(The Subsidiarity Times) In a radio interview with talk show host Brian Wilson of Brian Wilson and the Afternoon Drive, former Governor Jesse Ventura (Reform/Independence-MN), promoting his new book “DemoCRIPS and ReBLOODlicans: No More Gangs in Government”, put forward a very interesting proposition on how to get voters back to voting for individual candidates and what they stand for rather then just a political party, as well as revealing some little-known facts about his own term as governor in Minnesota.
“This could start at the local level. Why do we allow party or gang symbols and names on an election ballot? Turn them into Political Action Committees, the same ways that teachers union, the firemen, whatever, they could still endorse; but they do that by design. By putting the name Republican or Democrat next to the candidate, you don’t even have to know who the candidate is; if you are conservative you go in and look for Republican, if you are liberal, you go in and look for Democrat. If they remove all that, well then it is imperative to the voter then: ‘What does John Smith stand for?’”
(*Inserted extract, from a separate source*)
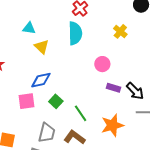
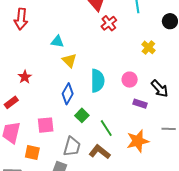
cyan semicircle: (75, 33) -> (98, 81), moved
blue diamond: (41, 80) -> (68, 94), turned -50
black arrow: (135, 91) -> (160, 89), moved
pink square: (26, 101) -> (46, 125), moved

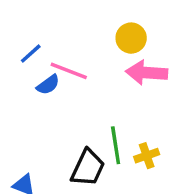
This proposition followed a joke that Ventura shared with Wilson where he proposed that a law be made whereby every political candidate would be required to wear a NASCAR racing suit adorned with the names/symbols of all of his sponsors so the voters could then become informed voters and so know who “owns’ each particular candidate.
Further on in the interview, Ventura revealed some rather interesting facts about his own campaign for governor and his term as governor in Minnesota. He first revealed that he pulled off the impossible by getting Republicans and Democrats to unite together to oppose him during his last year as governor.
“Who else in the country can accomplish that today? Nobody” said Ventura, referencing the gridlock currently going on in Washington D.C.
Ventura then added a couple more fascinating facts “Let me go back to my campaign for a minute. I never took over fifty or a hundred dollars. I didn’t take any PAC money from any special interest group; and get this, here is what the media doesn’t want the public to know about my campaign in Minnesota: I only raised three hundred thousand dollars to become governor. So I bet I am the only elected official in fifty years in a major election, Governor, Congress, anything like that, who actually made more money doing the job then what I spent to get it…and because I didn’t take special interest (money), I am also the only governor or whatever in my four years, I never met with a lobbyist once.”